Chi se io gridassi mi udirebbe mai
dalle schiere degli angeli ed anche
se uno di loro al cuore
mi prendesse, io verrei meno per la sua più forte
presenza. Perchè il bello è solo
l’inizio del tremendo, che sopportiamo appena,
e il bello lo ammiriamo così perchè incurante
disdegna di distruggerci. Ogni angelo è tremendo.
E così mi trattengo e il mio grido reprimo
di oscuro singhiozzo. Ah, da chi mai
siamo capaci di aver aiuto? Non d’angeli,
non da uomini, e gli astuti animali s’avvedono
che noi non siamo propriamente di casa
nel mondo interpretato. Rimane a noi forse
un qualche albero là sul versante,
per rivederlo ogni giorno, rimane la strada di ieri
e la viziata fedeltà ad una consuetudine che amava
stare con noi, così rimase e non se ne andò.
Oh, e la notte, la notte, quando il vento
pieno di spazio celeste il viso ci rode -, a chi
non rimarrebbe l’agognata mite delusiva,
che il singolo cuore attende a fatica.
È per gli amanti più lieve? Ah, essi
si coprono solo l’un l’altro la sorte.
Non lo sai
ancora? Getta il vuoto
dalle braccia agli spazi che respiriamo;
ah, forse gli uccelli sentiranno l’aria
slargata con più intimo volo.

Die erste Elegie

Wer, wenn ich schriee, hörte mich denn aus der Engel
Ordnungen? und gesetzt selbst, es nähme
einer mich plötzlich ans Herz: ich verginge von seinem
stärkeren Dasein.
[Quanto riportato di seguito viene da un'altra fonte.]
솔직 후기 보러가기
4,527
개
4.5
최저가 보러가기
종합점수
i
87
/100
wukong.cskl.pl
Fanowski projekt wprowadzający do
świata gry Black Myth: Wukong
Denn das Schöne ist nichts
als des Schrecklichen Anfang, den wir noch grade ertragen,

und wir bewundern es so, weil es gelassen verschmäht,
uns zu zerstören. Ein jeder Engel ist schrecklich.
    Und so verhalt ich mich denn und verschlucke den Lockruf
dunkelen Schluchzens. Ach, wen vermögen
wir denn zu brauchen? Engel nicht, Menschen nicht,
und die findigen Tiere merken es schon,
daß wir nicht sehr verläßlich zu Haus sind
in der gedeuteten Welt. Es bleibt uns vielleicht
irgend ein Baum an dem Abhang, daß wir ihn täglich
wiedersähen; es bleibt uns die Straße von gestern
und das verzogene Treusein einer Gewohnheit,
der es bei uns gefiel, und so blieb sie und ging nicht.
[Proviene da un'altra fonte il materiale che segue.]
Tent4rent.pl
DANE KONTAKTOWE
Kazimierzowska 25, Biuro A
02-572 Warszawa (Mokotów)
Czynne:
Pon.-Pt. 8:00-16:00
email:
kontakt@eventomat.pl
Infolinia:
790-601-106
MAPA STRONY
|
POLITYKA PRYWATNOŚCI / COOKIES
    O und die Nacht, die Nacht, wenn der Wind voller Weltraum
uns am Angesicht zehrt –, wem bliebe sie nicht, die ersehnte,
sanft enttäuschende, welche dem einzelnen Herzen
mühsam bevorsteht. Ist sie den Liebenden leichter?
Ach, sie verdecken sich nur mit einander ihr Los.
    Weißt du’s noch nicht? Wirf aus den Armen die Leere
zu den Räumen hinzu, die wir atmen; vielleicht daß die Vögel
die erweiterte Luft fühlen mit innigerm Flug.